Auch von wissenschaftlicher Seite erfährt diese Herangehensweise Bestätigung. So attestiert Christoph Krenn, Habilitand am Max-Planck-Institut für ausländisches öffentliches Recht und Völkerrecht, im German Law Journal der Selbstverwaltung des EuGH eine "Reihe positiver Effekte", unter anderem "den Gerichtshof aus dem Rampenlicht der Öffentlichkeit herauszuhalten, seine richterliche Autorität gegenüber den wichtigsten Anspruchsgruppen zu stärken und seine richterliche Unabhängigkeit zu sichern." Zwar bestehe bei richterlicher Selbstverwaltung die Gefahr eines "Mangel[s] an Transparenz und Rechenschaftspflicht". Diese seien jedoch am Gerichtshof "weitgehend vermieden" worden, indem man mit dem Europäischen Parlament im Rahmen des EU-Haushaltsverfahrens eine "dialogische Rechenschaftsbeziehung" aufgebaut habe.

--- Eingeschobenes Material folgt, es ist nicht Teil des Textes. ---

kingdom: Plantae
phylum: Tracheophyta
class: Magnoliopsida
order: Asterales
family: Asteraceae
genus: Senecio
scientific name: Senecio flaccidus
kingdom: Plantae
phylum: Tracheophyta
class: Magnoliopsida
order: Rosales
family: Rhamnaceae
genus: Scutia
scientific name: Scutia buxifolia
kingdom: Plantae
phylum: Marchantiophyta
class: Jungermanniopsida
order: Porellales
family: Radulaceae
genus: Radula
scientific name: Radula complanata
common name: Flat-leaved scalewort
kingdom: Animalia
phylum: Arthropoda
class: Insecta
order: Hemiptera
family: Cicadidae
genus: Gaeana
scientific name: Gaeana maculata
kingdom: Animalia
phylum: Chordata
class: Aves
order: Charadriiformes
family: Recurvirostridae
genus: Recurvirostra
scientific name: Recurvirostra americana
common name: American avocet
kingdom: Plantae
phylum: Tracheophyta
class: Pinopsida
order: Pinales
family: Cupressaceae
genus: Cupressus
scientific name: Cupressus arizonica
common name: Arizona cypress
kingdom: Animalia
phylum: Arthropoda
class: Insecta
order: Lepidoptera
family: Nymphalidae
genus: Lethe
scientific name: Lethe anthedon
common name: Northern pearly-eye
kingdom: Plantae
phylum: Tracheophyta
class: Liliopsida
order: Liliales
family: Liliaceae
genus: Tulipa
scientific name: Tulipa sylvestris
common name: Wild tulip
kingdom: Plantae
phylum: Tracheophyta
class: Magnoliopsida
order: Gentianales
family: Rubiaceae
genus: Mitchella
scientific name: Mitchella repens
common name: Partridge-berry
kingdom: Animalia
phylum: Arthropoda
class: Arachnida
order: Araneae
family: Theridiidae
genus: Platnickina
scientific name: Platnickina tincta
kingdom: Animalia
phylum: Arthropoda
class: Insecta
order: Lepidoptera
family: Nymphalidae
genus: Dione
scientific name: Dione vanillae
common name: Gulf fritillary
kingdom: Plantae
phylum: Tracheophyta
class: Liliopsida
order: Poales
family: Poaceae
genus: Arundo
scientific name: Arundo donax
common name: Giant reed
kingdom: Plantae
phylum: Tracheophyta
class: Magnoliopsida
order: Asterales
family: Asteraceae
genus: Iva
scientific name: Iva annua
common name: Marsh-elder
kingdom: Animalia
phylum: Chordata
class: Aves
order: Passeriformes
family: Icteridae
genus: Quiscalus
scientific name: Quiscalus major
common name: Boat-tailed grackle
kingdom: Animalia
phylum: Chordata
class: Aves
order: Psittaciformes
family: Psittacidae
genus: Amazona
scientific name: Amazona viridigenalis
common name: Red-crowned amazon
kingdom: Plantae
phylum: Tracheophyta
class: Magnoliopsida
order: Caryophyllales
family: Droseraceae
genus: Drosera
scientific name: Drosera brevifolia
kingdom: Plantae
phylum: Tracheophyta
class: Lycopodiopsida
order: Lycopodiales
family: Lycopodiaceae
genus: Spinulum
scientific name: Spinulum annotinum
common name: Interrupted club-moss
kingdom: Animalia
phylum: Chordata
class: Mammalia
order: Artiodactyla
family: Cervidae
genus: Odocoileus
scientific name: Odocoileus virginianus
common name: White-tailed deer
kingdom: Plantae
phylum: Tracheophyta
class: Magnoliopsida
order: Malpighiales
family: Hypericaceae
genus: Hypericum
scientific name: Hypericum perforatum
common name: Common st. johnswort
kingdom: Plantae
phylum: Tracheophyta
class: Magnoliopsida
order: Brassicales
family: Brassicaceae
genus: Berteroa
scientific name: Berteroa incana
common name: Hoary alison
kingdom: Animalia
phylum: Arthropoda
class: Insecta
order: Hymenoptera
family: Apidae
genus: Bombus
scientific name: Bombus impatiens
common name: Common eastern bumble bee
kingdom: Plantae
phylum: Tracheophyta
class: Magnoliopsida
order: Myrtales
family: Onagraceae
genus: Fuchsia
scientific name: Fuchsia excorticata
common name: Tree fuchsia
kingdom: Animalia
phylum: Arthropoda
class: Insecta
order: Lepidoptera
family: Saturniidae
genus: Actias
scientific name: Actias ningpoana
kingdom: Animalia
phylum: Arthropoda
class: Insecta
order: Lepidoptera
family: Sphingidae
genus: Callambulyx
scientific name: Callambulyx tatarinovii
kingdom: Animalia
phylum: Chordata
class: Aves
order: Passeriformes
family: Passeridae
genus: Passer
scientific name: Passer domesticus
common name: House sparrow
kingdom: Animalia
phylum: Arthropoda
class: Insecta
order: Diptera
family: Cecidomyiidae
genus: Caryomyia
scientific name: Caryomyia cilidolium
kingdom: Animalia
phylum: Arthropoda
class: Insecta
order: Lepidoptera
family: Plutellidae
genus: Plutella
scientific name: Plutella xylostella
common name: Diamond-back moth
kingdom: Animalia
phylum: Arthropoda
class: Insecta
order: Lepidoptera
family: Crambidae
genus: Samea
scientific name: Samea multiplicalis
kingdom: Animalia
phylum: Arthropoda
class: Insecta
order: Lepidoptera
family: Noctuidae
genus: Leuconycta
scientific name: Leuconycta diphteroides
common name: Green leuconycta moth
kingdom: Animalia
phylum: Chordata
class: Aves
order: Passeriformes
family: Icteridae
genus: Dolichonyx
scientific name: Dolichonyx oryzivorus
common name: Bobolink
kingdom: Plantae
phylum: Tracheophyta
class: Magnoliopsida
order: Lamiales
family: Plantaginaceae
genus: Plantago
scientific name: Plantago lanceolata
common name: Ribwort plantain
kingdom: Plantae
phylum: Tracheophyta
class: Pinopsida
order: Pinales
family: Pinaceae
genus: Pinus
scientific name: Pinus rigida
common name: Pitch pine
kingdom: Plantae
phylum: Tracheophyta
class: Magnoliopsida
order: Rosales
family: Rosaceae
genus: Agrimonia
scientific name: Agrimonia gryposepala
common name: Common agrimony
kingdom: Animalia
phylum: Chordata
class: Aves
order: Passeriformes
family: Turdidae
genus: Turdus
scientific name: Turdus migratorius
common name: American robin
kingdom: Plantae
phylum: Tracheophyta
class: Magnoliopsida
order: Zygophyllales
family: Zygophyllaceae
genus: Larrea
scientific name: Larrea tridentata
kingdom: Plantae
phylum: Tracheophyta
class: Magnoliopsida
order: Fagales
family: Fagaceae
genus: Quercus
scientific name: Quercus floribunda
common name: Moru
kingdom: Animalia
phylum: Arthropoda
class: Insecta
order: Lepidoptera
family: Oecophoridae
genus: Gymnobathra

Auf Nachfrage, ob eine Ethik-Aufsicht für den EuGH damit überhaupt nicht denkbar wäre, antwortet der EuGH ausweichend: Man verfüge bereits über detaillierte Ethik- und Whistleblowing-Regeln, zudem solle "die Beobachterrolle des Gerichtshofs im interinstitutionellen Gremium für ethische Normen es ihm ermöglichen, die von diesem Gremium aufgestellten Regeln in seine eigenen Überlegungen einzubeziehen."

Ein kurzer Blick nach Deutschland: Auch das BVerfG hat sich im Jahr 2018 auf Betreiben des damaligen Präsidenten Andreas Voßkuhle eigene Ethik-Richtlinien gegeben, die unter anderem öffentliche Zurückhaltung, Transparenz bei Nebeneinkünften und Geschenken und den Ausschluss von Auftritten als Prozessbevollmächtigte vor dem Gericht nach dem Ausscheiden aus dem Amt vorsehen. Die Aufsicht darüber führen die Richterinnen und Richter selbst. Sanktionen bei Verstößen sind nicht vorgesehen.